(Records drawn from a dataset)
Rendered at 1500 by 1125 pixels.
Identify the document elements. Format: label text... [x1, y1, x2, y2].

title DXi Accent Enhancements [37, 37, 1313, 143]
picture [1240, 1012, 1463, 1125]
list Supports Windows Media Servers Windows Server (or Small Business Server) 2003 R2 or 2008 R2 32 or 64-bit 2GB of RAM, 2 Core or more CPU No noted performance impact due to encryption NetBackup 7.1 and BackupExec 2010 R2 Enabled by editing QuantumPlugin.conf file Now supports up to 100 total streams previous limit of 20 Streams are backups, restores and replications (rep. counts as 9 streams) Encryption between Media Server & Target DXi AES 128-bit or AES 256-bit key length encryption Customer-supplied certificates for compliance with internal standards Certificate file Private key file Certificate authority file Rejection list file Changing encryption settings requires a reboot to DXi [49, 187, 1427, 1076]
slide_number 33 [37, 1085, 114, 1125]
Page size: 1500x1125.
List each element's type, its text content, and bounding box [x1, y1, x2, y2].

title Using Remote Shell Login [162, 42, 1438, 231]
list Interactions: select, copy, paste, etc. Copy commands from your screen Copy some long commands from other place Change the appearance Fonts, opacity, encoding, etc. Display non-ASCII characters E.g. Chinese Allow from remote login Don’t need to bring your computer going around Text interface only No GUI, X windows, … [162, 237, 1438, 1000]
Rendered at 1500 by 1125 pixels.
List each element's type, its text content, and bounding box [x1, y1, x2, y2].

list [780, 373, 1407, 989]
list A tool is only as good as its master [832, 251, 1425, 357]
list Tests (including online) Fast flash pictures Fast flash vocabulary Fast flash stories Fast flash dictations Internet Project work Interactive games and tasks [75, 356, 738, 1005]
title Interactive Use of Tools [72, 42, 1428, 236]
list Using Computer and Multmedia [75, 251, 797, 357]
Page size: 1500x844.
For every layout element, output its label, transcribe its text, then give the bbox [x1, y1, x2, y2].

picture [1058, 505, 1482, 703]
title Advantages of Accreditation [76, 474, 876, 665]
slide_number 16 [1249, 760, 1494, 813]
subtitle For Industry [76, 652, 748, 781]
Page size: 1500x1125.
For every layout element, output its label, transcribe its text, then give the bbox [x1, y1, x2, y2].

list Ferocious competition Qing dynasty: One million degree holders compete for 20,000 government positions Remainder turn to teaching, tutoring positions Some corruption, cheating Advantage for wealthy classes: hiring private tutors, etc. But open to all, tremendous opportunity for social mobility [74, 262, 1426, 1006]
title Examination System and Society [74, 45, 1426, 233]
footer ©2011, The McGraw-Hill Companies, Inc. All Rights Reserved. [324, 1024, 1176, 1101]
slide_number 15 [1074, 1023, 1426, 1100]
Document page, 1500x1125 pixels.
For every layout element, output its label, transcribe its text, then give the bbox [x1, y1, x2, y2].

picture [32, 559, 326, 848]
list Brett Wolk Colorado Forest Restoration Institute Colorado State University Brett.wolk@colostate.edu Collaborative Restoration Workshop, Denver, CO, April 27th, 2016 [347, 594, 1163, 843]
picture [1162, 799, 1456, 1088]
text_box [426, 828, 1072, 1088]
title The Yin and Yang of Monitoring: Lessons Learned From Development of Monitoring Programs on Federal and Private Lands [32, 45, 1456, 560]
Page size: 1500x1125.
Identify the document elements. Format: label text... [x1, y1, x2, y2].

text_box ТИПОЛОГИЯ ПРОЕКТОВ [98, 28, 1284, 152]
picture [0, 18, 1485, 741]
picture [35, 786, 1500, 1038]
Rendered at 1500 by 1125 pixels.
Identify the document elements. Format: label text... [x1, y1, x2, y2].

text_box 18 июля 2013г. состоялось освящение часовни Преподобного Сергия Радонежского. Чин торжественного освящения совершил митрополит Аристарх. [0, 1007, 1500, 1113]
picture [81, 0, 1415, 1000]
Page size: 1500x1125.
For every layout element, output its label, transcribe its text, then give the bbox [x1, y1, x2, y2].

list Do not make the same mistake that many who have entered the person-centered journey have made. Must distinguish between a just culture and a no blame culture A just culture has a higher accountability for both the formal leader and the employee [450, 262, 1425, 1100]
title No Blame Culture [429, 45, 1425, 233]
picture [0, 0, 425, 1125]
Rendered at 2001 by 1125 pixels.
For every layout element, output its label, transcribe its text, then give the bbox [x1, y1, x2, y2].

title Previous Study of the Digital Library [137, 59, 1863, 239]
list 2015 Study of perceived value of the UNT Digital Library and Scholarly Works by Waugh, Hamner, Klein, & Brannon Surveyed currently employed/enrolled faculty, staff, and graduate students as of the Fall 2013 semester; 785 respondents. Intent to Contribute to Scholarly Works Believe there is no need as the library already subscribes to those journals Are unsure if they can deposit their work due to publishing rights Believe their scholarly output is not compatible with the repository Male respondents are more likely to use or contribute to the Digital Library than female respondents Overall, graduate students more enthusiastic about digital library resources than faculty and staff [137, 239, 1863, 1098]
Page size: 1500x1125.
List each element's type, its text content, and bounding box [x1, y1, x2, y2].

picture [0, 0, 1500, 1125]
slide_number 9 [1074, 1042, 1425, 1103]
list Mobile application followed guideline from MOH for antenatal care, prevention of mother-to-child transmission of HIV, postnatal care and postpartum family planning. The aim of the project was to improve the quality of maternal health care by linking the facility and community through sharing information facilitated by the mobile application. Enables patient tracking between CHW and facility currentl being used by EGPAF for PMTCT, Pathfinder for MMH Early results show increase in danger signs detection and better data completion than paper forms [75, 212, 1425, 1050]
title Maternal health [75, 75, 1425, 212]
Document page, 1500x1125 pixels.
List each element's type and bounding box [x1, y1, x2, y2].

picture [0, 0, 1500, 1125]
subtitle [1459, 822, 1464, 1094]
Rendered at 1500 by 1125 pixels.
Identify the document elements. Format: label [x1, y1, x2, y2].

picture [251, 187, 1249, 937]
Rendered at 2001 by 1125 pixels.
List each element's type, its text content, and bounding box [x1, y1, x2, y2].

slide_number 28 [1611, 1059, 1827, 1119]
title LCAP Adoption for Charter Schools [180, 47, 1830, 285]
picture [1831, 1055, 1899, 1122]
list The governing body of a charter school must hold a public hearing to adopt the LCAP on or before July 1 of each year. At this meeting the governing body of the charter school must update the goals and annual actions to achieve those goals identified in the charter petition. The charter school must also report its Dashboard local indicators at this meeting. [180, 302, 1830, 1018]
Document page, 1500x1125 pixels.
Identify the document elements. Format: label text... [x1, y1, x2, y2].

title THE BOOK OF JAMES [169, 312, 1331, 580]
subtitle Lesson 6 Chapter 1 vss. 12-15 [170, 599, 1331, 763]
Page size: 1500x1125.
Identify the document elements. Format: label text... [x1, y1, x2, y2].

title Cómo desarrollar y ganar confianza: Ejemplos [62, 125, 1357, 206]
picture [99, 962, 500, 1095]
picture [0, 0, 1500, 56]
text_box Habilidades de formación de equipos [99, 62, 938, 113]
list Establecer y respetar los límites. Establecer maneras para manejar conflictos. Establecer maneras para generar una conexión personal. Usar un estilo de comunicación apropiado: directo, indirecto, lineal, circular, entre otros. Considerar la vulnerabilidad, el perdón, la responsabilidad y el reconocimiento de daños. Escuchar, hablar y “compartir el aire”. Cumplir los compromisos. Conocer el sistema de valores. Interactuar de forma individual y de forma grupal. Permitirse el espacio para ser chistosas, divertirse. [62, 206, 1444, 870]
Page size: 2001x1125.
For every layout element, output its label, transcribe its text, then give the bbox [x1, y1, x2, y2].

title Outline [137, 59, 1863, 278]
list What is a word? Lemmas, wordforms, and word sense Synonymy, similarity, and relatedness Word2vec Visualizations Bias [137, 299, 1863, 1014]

- _Problem requirements_
Working through the records above, copy each one exactly.

- _Solution to this task_
Rendered at 1500 by 1125 pixels.
Identify the document elements. Format: label text... [x1, y1, x2, y2].

title DXi Accent Enhancements [37, 37, 1313, 143]
picture [1240, 1012, 1463, 1125]
list Supports Windows Media Servers Windows Server (or Small Business Server) 2003 R2 or 2008 R2 32 or 64-bit 2GB of RAM, 2 Core or more CPU No noted performance impact due to encryption NetBackup 7.1 and BackupExec 2010 R2 Enabled by editing QuantumPlugin.conf file Now supports up to 100 total streams previous limit of 20 Streams are backups, restores and replications (rep. counts as 9 streams) Encryption between Media Server & Target DXi AES 128-bit or AES 256-bit key length encryption Customer-supplied certificates for compliance with internal standards Certificate file Private key file Certificate authority file Rejection list file Changing encryption settings requires a reboot to DXi [49, 187, 1427, 1076]
slide_number 33 [37, 1085, 114, 1125]
Page size: 1500x1125.
List each element's type, its text content, and bounding box [x1, y1, x2, y2].

title Using Remote Shell Login [162, 42, 1438, 231]
list Interactions: select, copy, paste, etc. Copy commands from your screen Copy some long commands from other place Change the appearance Fonts, opacity, encoding, etc. Display non-ASCII characters E.g. Chinese Allow from remote login Don’t need to bring your computer going around Text interface only No GUI, X windows, … [162, 237, 1438, 1000]
Rendered at 1500 by 1125 pixels.
List each element's type, its text content, and bounding box [x1, y1, x2, y2].

list [780, 373, 1407, 989]
list A tool is only as good as its master [832, 251, 1425, 357]
list Tests (including online) Fast flash pictures Fast flash vocabulary Fast flash stories Fast flash dictations Internet Project work Interactive games and tasks [75, 356, 738, 1005]
title Interactive Use of Tools [72, 42, 1428, 236]
list Using Computer and Multmedia [75, 251, 797, 357]
Page size: 1500x844.
For every layout element, output its label, transcribe its text, then give the bbox [x1, y1, x2, y2].

picture [1058, 505, 1482, 703]
title Advantages of Accreditation [76, 474, 876, 665]
slide_number 16 [1249, 760, 1494, 813]
subtitle For Industry [76, 652, 748, 781]
Page size: 1500x1125.
For every layout element, output its label, transcribe its text, then give the bbox [x1, y1, x2, y2].

list Ferocious competition Qing dynasty: One million degree holders compete for 20,000 government positions Remainder turn to teaching, tutoring positions Some corruption, cheating Advantage for wealthy classes: hiring private tutors, etc. But open to all, tremendous opportunity for social mobility [74, 262, 1426, 1006]
title Examination System and Society [74, 45, 1426, 233]
footer ©2011, The McGraw-Hill Companies, Inc. All Rights Reserved. [324, 1024, 1176, 1101]
slide_number 15 [1074, 1023, 1426, 1100]
Document page, 1500x1125 pixels.
For every layout element, output its label, transcribe its text, then give the bbox [x1, y1, x2, y2].

picture [32, 559, 326, 848]
list Brett Wolk Colorado Forest Restoration Institute Colorado State University Brett.wolk@colostate.edu Collaborative Restoration Workshop, Denver, CO, April 27th, 2016 [347, 594, 1163, 843]
picture [1162, 799, 1456, 1088]
text_box [426, 828, 1072, 1088]
title The Yin and Yang of Monitoring: Lessons Learned From Development of Monitoring Programs on Federal and Private Lands [32, 45, 1456, 560]
Page size: 1500x1125.
Identify the document elements. Format: label text... [x1, y1, x2, y2].

text_box ТИПОЛОГИЯ ПРОЕКТОВ [98, 28, 1284, 152]
picture [0, 18, 1485, 741]
picture [35, 786, 1500, 1038]
Rendered at 1500 by 1125 pixels.
Identify the document elements. Format: label text... [x1, y1, x2, y2].

text_box 18 июля 2013г. состоялось освящение часовни Преподобного Сергия Радонежского. Чин торжественного освящения совершил митрополит Аристарх. [0, 1007, 1500, 1113]
picture [81, 0, 1415, 1000]
Page size: 1500x1125.
For every layout element, output its label, transcribe its text, then give the bbox [x1, y1, x2, y2].

list Do not make the same mistake that many who have entered the person-centered journey have made. Must distinguish between a just culture and a no blame culture A just culture has a higher accountability for both the formal leader and the employee [450, 262, 1425, 1100]
title No Blame Culture [429, 45, 1425, 233]
picture [0, 0, 425, 1125]
Rendered at 2001 by 1125 pixels.
For every layout element, output its label, transcribe its text, then give the bbox [x1, y1, x2, y2].

title Previous Study of the Digital Library [137, 59, 1863, 239]
list 2015 Study of perceived value of the UNT Digital Library and Scholarly Works by Waugh, Hamner, Klein, & Brannon Surveyed currently employed/enrolled faculty, staff, and graduate students as of the Fall 2013 semester; 785 respondents. Intent to Contribute to Scholarly Works Believe there is no need as the library already subscribes to those journals Are unsure if they can deposit their work due to publishing rights Believe their scholarly output is not compatible with the repository Male respondents are more likely to use or contribute to the Digital Library than female respondents Overall, graduate students more enthusiastic about digital library resources than faculty and staff [137, 239, 1863, 1098]
Page size: 1500x1125.
List each element's type, its text content, and bounding box [x1, y1, x2, y2].

picture [0, 0, 1500, 1125]
slide_number 9 [1074, 1042, 1425, 1103]
list Mobile application followed guideline from MOH for antenatal care, prevention of mother-to-child transmission of HIV, postnatal care and postpartum family planning. The aim of the project was to improve the quality of maternal health care by linking the facility and community through sharing information facilitated by the mobile application. Enables patient tracking between CHW and facility currentl being used by EGPAF for PMTCT, Pathfinder for MMH Early results show increase in danger signs detection and better data completion than paper forms [75, 212, 1425, 1050]
title Maternal health [75, 75, 1425, 212]
Document page, 1500x1125 pixels.
List each element's type and bounding box [x1, y1, x2, y2].

picture [0, 0, 1500, 1125]
subtitle [1459, 822, 1464, 1094]
Rendered at 1500 by 1125 pixels.
Identify the document elements. Format: label [x1, y1, x2, y2].

picture [251, 187, 1249, 937]
Rendered at 2001 by 1125 pixels.
List each element's type, its text content, and bounding box [x1, y1, x2, y2].

slide_number 28 [1611, 1059, 1827, 1119]
title LCAP Adoption for Charter Schools [180, 47, 1830, 285]
picture [1831, 1055, 1899, 1122]
list The governing body of a charter school must hold a public hearing to adopt the LCAP on or before July 1 of each year. At this meeting the governing body of the charter school must update the goals and annual actions to achieve those goals identified in the charter petition. The charter school must also report its Dashboard local indicators at this meeting. [180, 302, 1830, 1018]
Document page, 1500x1125 pixels.
Identify the document elements. Format: label text... [x1, y1, x2, y2].

title THE BOOK OF JAMES [169, 312, 1331, 580]
subtitle Lesson 6 Chapter 1 vss. 12-15 [170, 599, 1331, 763]
Page size: 1500x1125.
Identify the document elements. Format: label text... [x1, y1, x2, y2].

title Cómo desarrollar y ganar confianza: Ejemplos [62, 125, 1357, 206]
picture [99, 962, 500, 1095]
picture [0, 0, 1500, 56]
text_box Habilidades de formación de equipos [99, 62, 938, 113]
list Establecer y respetar los límites. Establecer maneras para manejar conflictos. Establecer maneras para generar una conexión personal. Usar un estilo de comunicación apropiado: directo, indirecto, lineal, circular, entre otros. Considerar la vulnerabilidad, el perdón, la responsabilidad y el reconocimiento de daños. Escuchar, hablar y “compartir el aire”. Cumplir los compromisos. Conocer el sistema de valores. Interactuar de forma individual y de forma grupal. Permitirse el espacio para ser chistosas, divertirse. [62, 206, 1444, 870]
Page size: 2001x1125.
For every layout element, output its label, transcribe its text, then give the bbox [x1, y1, x2, y2].

title Outline [137, 59, 1863, 278]
list What is a word? Lemmas, wordforms, and word sense Synonymy, similarity, and relatedness Word2vec Visualizations Bias [137, 299, 1863, 1014]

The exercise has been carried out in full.